Given an integer n, return true if it is a power of two. Otherwise, return false.

An integer n is a power of two, if there exists an integer x such that n == 2^x.

Examples

Example 1:

Input: n = 1
Output: true
Explanation: 20 = 1

Example 2:

Input: n = 16
Output: true
Explanation: 24 = 16

Solution

Method 1 - Simple Division and Modulo Operator - Iterative Approach

We divide a number (N) by 2 repeatedly. If it remains even and reaches 1, N is a power of 2. However, division by zero is undefined, so N cannot be a power of 2 if it’s zero.

Code

Java

boolean isPowerOfTwo(int n) {
	if(n==0) {
		return false; }
	while(n!=1)
	{
		if(n%2!=0) {
		return false;
		}
		n = n/2;
	}
	return true;
}

Complexity

• ⏰ Time complexity: O(log n)
• 🧺 Space complexity: O(1)

Method 2 - Simple Division and Modulo Operator - Recursive Approach

boolean isPowerOfTwo(int n) {
	if(n==1) return true;
	if(n%2!=0 || n==0) return false;
	return isPowerOfTwo(n/2);
}

Complexity

• ⏰ Time complexity: O(log n)
• 🧺 Space complexity: O(1)

Method 3 - Count Bits with user-defined function

boolean isPowerOfTwo(int n) {
	int count = 0;
	while (n > 0) {
		if ((n & 1) == 1) {
			count++;
		}
		n = n >> 1;
	}
	return count == 1 ? true : false;
}

We can make it slightly faster:

boolean isPowerOfTwo(int n) {
	int count = 0;
	while (n > 0) {
		if ((n & 1) == 1) {
			count++;
			if (count > 1) {
				return false
			}
		}
		n = n >> 1;
	}
	return count == 1 ? true : false;
}

Method 4 - Count Bits with Standard Library

public boolean isPowerOfTwo(int n) {
	return n>0 && Integer.bitCount(n) == 1;
}

Method 5 - Using Bitwise and with N & (N-1)
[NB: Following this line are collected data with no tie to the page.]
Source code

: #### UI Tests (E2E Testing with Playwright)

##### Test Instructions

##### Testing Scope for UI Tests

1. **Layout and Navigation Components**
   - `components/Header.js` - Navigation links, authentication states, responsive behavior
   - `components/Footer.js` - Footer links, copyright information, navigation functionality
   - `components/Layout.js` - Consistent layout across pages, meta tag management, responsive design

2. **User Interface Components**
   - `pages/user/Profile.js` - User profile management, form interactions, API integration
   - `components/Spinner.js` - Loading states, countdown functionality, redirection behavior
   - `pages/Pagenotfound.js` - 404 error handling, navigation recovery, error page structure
boolean isPowerOfTwo(int n) {
    return n > 0 && (n & (n-1)) == 0;
}

Why N&(N-1) works? Read more here - Explain (n & (n-1)) == 0.
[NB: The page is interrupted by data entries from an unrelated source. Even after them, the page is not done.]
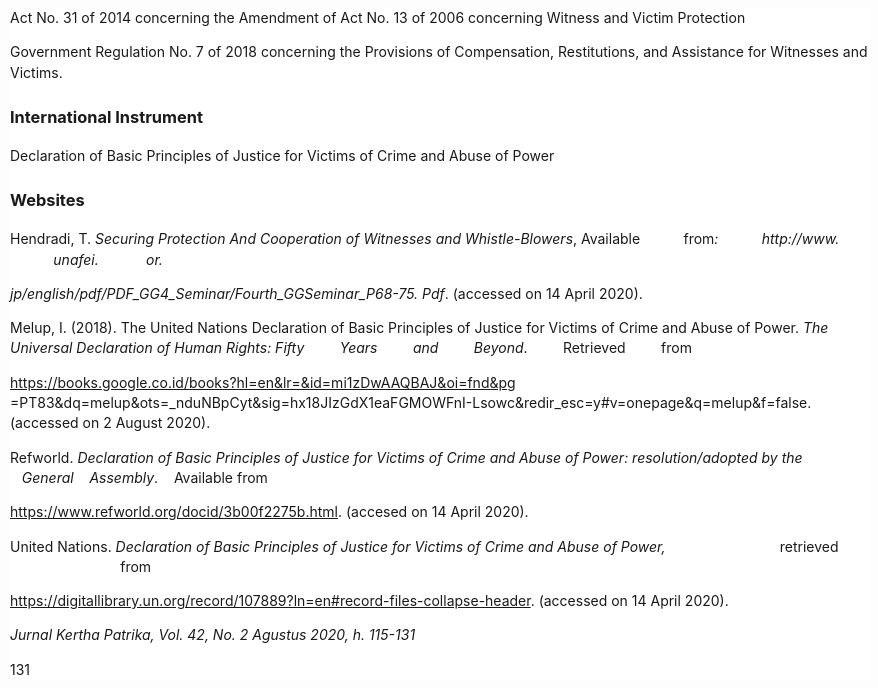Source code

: <p><span class="font2">Act No. 31 of 2014 concerning the Amendment of Act No. 13 of 2006 concerning Witness and Victim Protection</span></p>
<p><span class="font3">Government Regulation No. 7 of 2018 concerning the Provisions of Compensation, Restitutions, and Assistance for Witnesses and Victims.</span></p>
<h3><a name="bookmark16"></a><span class="font3" style="font-weight:bold;"><a name="bookmark17"></a>International Instrument</span></h3>
<p><span class="font3">Declaration of Basic Principles of Justice for Victims of Crime and Abuse of Power</span></p>
<h3><a name="bookmark18"></a><span class="font3" style="font-weight:bold;"><a name="bookmark19"></a>Websites</span></h3>
<p><span class="font3">Hendradi, T. </span><span class="font3" style="font-style:italic;">Securing Protection And Cooperation of Witnesses and Whistle-Blowers</span><span class="font3">, Available &nbsp;&nbsp;&nbsp;&nbsp;&nbsp;&nbsp;&nbsp;&nbsp;&nbsp;&nbsp;from</span><span class="font3" style="font-style:italic;">: &nbsp;&nbsp;&nbsp;&nbsp;&nbsp;&nbsp;&nbsp;&nbsp;&nbsp;&nbsp;http://www. &nbsp;&nbsp;&nbsp;&nbsp;&nbsp;&nbsp;&nbsp;&nbsp;&nbsp;&nbsp;&nbsp;unafei. &nbsp;&nbsp;&nbsp;&nbsp;&nbsp;&nbsp;&nbsp;&nbsp;&nbsp;&nbsp;&nbsp;or.</span></p>
<p><span class="font3" style="font-style:italic;">jp/english/pdf/PDF_GG4_Seminar/Fourth_GGSeminar_P68-75. Pdf</span><span class="font3">. (accessed on 14 April 2020).</span></p>
<p><span class="font3">Melup, I. (2018). The United Nations Declaration of Basic Principles of Justice for Victims of Crime and Abuse of Power. </span><span class="font3" style="font-style:italic;">The Universal Declaration of Human Rights: Fifty &nbsp;&nbsp;&nbsp;&nbsp;&nbsp;&nbsp;&nbsp;&nbsp;Years &nbsp;&nbsp;&nbsp;&nbsp;&nbsp;&nbsp;&nbsp;&nbsp;and &nbsp;&nbsp;&nbsp;&nbsp;&nbsp;&nbsp;&nbsp;&nbsp;Beyond</span><span class="font3">. &nbsp;&nbsp;&nbsp;&nbsp;&nbsp;&nbsp;&nbsp;&nbsp;Retrieved &nbsp;&nbsp;&nbsp;&nbsp;&nbsp;&nbsp;&nbsp;&nbsp;from</span></p>
<p><a href="https://books.google.co.id/books?hl=en&amp;lr=&amp;id=mi1zDwAAQBAJ&amp;oi=fnd&amp;pg"><span class="font3">https://books.google.co.id/books?hl=en&amp;lr=&amp;id=mi1zDwAAQBAJ&amp;oi=fnd&amp;pg</span></a><span class="font3"> =PT83&amp;dq=melup&amp;ots=_nduNBpCyt&amp;sig=hx18JIzGdX1eaFGMOWFnI-Lsowc&amp;redir_esc=y#v=onepage&amp;q=melup&amp;f=false. (accessed on 2 August 2020).</span></p>
<p><span class="font3">Refworld. </span><span class="font3" style="font-style:italic;">Declaration of Basic Principles of Justice for Victims of Crime and Abuse of Power: resolution/adopted by the &nbsp;&nbsp;&nbsp;General &nbsp;&nbsp;&nbsp;Assembly</span><span class="font3">. &nbsp;&nbsp;&nbsp;Available from</span></p>
<p><a href="https://www.refworld.org/docid/3b00f2275b.html"><span class="font3">https://www.refworld.org/docid/3b00f2275b.html</span></a><span class="font3">. (accesed on 14 April 2020).</span></p>
<p><span class="font3">United Nations. </span><span class="font3" style="font-style:italic;">Declaration of Basic Principles of Justice for Victims of Crime and Abuse of Power,</span><span class="font3"> &nbsp;&nbsp;&nbsp;&nbsp;&nbsp;&nbsp;&nbsp;&nbsp;&nbsp;&nbsp;&nbsp;&nbsp;&nbsp;&nbsp;&nbsp;&nbsp;&nbsp;&nbsp;&nbsp;&nbsp;&nbsp;&nbsp;&nbsp;&nbsp;&nbsp;&nbsp;&nbsp;&nbsp;retrieved &nbsp;&nbsp;&nbsp;&nbsp;&nbsp;&nbsp;&nbsp;&nbsp;&nbsp;&nbsp;&nbsp;&nbsp;&nbsp;&nbsp;&nbsp;&nbsp;&nbsp;&nbsp;&nbsp;&nbsp;&nbsp;&nbsp;&nbsp;&nbsp;&nbsp;&nbsp;&nbsp;&nbsp;from</span></p>
<p><a href="https://digitallibrary.un.org/record/107889?ln=en%23record-files-collapse-header"><span class="font3">https://digitallibrary.un.org/record/107889?ln=en#record-files-collapse-header</span></a><span class="font3">. (accessed on 14 April 2020).</span></p>
<p><span class="font7" style="font-style:italic;">Jurnal Kertha Patrika, Vol. 42, No. 2 Agustus 2020, h. 115-131</span></p>
<p><span class="font7">131</span></p>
Method 6 - Using Logarithms

bool isPowerOfTwo(int n) {
    return floor(log2(n)) == ceil(log2(n)) && n!=0 ? true : false;
}

Above solution easily works in c++, for java:

public boolean isPowerOfTwo(int n) {
	if(n==0)
		return false;
    return (int)(Math.ceil(Math.log10(n)/Math.log10(2))) == (int)(Math.floor(Math.log10(n)/Math.log10(2)));
}

Note that above code works for Math.log10 but doesn’t for Math.log.

Method 7 - Using Integer.Max_Value and Division

Because the range of an integer = -2147483648 (-2^31) ~ 2147483647 (2^31-1), the max possible power of two = 2^30 = 1073741824.

1. If n is the power of two, let n = 2^k, where k is an integer. We have 2^30 = (2^k) * 2^(30-k), which means (2^30 % 2^k) == 0.
2. If n is not the power of two, let n = j*(2^k), where k is an integer and j is an odd number.

We have (2^30 % j*(2^k)) == (2^(30-k) % j) != 0.

return n > 0 && (1073741824 % n == 0);

Complexity

• ⏰ Time complexity: O(1)
• 🧺 Space complexity: O(1)